Entenda a diferença entre Mounjaro, Ozempic e Wegovy
Uma nova era no tratamento do diabetes tipo 2 e da obesidade transformou a medicina global com a chegada dos medicamentos injetáveis semanais. Embora frequentemente associados ao emagrecimento rápido nas redes sociais, o Ozempic, o Wegovy e o Mounjaro possuem focos regulatórios, dosagens e mecanismos de ação distintos que o paciente precisa conhecer.
Ozempic: O Pioneiro no Controle do Diabetes.

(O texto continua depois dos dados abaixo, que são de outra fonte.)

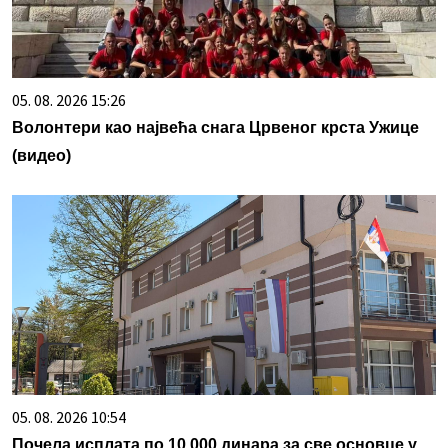
05. 08. 2026 15:26
Волонтери као највећа снага Црвеног крста Ужице
(видео)
05. 08. 2026 10:54
Почела исплата по 10.000 динара за све основце у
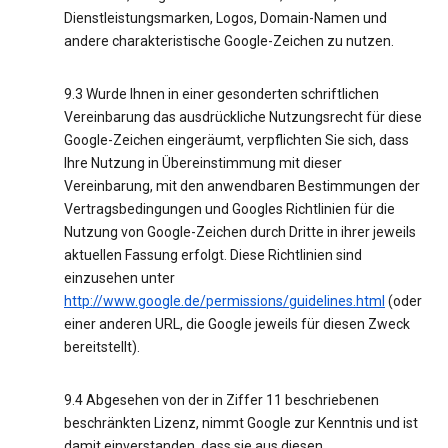
Dienstleistungsmarken, Logos, Domain-Namen und
andere charakteristische Google-Zeichen zu nutzen.
9.3 Wurde Ihnen in einer gesonderten schriftlichen
Vereinbarung das ausdrückliche Nutzungsrecht für diese
Google-Zeichen eingeräumt, verpflichten Sie sich, dass
Ihre Nutzung in Übereinstimmung mit dieser
Vereinbarung, mit den anwendbaren Bestimmungen der
Vertragsbedingungen und Googles Richtlinien für die
Nutzung von Google-Zeichen durch Dritte in ihrer jeweils
aktuellen Fassung erfolgt. Diese Richtlinien sind
einzusehen unter
http://www.google.de/permissions/guidelines.html
(oder
einer anderen URL, die Google jeweils für diesen Zweck
bereitstellt).
9.4 Abgesehen von der in Ziffer 11 beschriebenen
beschränkten Lizenz, nimmt Google zur Kenntnis und ist
damit einverstanden, dass sie aus diesen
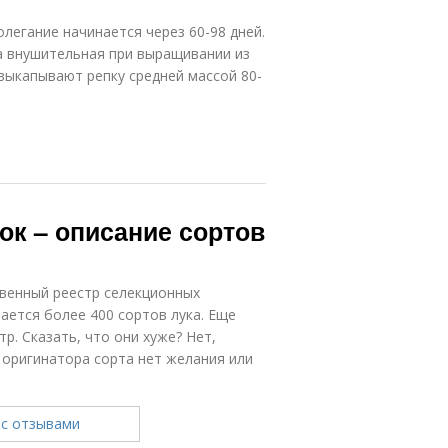
олегание начинается через 60-98 дней.
а внушительная при выращивании из
 выкапывают репку средней массой 80-
ок – описание сортов
твенный реестр селекционных
ется более 400 сортов лука. Еще
р. Сказать, что они хуже? Нет,
 оригинатора сорта нет желания или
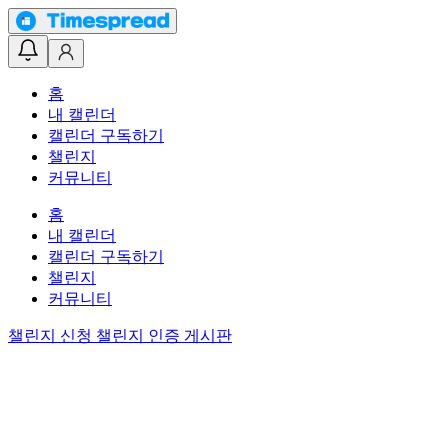
홈
내 캘린더
캘린더 구독하기
챌린지
커뮤니티
홈
내 캘린더
캘린더 구독하기
챌린지
커뮤니티
챌린지 신청
챌린지 인증 게시판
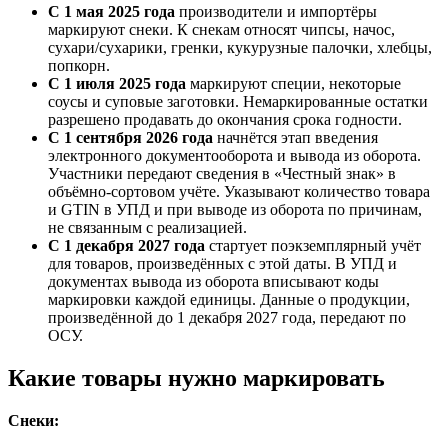
С 1 мая 2025 года
производители и импортёры
маркируют снеки. К снекам относят чипсы, начос,
сухари/сухарики, гренки, кукурузные палочки, хлебцы,
попкорн.
С 1 июля 2025 года
маркируют специи, некоторые
соусы и суповые заготовки. Немаркированные остатки
разрешено продавать до окончания срока годности.
С 1 сентября 2026 года
начнётся этап введения
электронного документооборота и вывода из оборота.
Участники передают сведения в «Честный знак» в
объёмно-сортовом учёте. Указывают количество товара
и GTIN в УПД и при выводе из оборота по причинам,
не связанным с реализацией.
С 1 декабря 2027 года
стартует поэкземплярный учёт
для товаров, произведённых с этой даты. В УПД и
документах вывода из оборота вписывают коды
маркировки каждой единицы. Данные о продукции,
произведённой до 1 декабря 2027 года, передают по
ОСУ.
Какие товары нужно маркировать
Снеки:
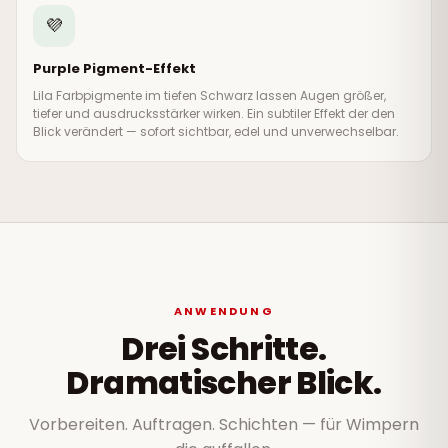
💜
Purple Pigment-Effekt
Lila Farbpigmente im tiefen Schwarz lassen Augen größer,
tiefer und ausdrucksstärker wirken. Ein subtiler Effekt der den
Blick verändert — sofort sichtbar, edel und unverwechselbar.
ANWENDUNG
Drei Schritte.
Dramatischer Blick.
Vorbereiten. Auftragen. Schichten — für Wimpern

Desenvolvido originalmente para o tratamento do diabetes tipo 2, o Ozempic tem como princípio ativo a semaglutida. O medicamento simula o hormônio GLP-1, substância que o próprio corpo produz para sinalizar ao cérebro a sensação de saciedade e estimular a liberação de insulina. A perda de peso observada em pacientes diabéticos levou a uma explosão do uso off-label (quando o remédio é prescrito para uma finalidade diferente da que consta na bula) ao redor do mundo. Sua dose máxima recomendada em bula para o tratamento do diabetes é de 1,0 mg por semana.
Wegovy: A Mesma Fórmula, Focada na Obesidade.
Diante do sucesso da semaglutida no controle do apetite, a farmacêutica Novo Nordisk desenvolveu o Wegovy. Ele utiliza o mesmíssimo princípio ativo do Ozempic, mas foi submetido a testes clínicos específicos para tratar a obesidade e o sobrepeso associado a comorbidades (como hipertensão ou colesterol alto). A grande diferença regulatória e prática está na dosagem: as canetas de Wegovy alcançam até 2,4 mg semanais. Esse volume maior garante uma perda de peso mais acentuada e sustentada a longo prazo em comparação com as doses padrão do Ozempic.
Mounjaro: A Nova Fronteira do Agonista Duplo.
Considerado o avanço mais recente e potente do mercado, o Mounjaro traz uma molécula diferente, a tirzepatida, desenvolvida pela Eli Lilly. Enquanto os concorrentes imitam apenas um hormônio (o GLP-1), o Mounjaro atua como um "duplo agonista", imitando o GLP-1 e também o GIP (outro hormônio intestinal relacionado à queima de gordura e controle da glicose). Estudos clínicos apontam que essa atuação conjunta potencializa a redução do açúcar no sangue e confere resultados de perda de peso superiores aos da semaglutida isolada. O Mounjaro é aprovado tanto para o tratamento de diabetes tipo 2 quanto para o gerenciamento crônico do peso.
Alerta Médico e Segurança
Apesar do perfil de eficácia elevado, endocrinologistas alertam que nenhum desses medicamentos deve ser utilizado sem acompanhamento médico estrito. Os efeitos colaterais comuns incluem náuseas, vômitos, diarreia e constipação. Além disso, o tratamento exige um plano de reeducação alimentar e exercícios para evitar a perda excessiva de massa muscular e o temido efeito sanfona após a interrupção das aplicações.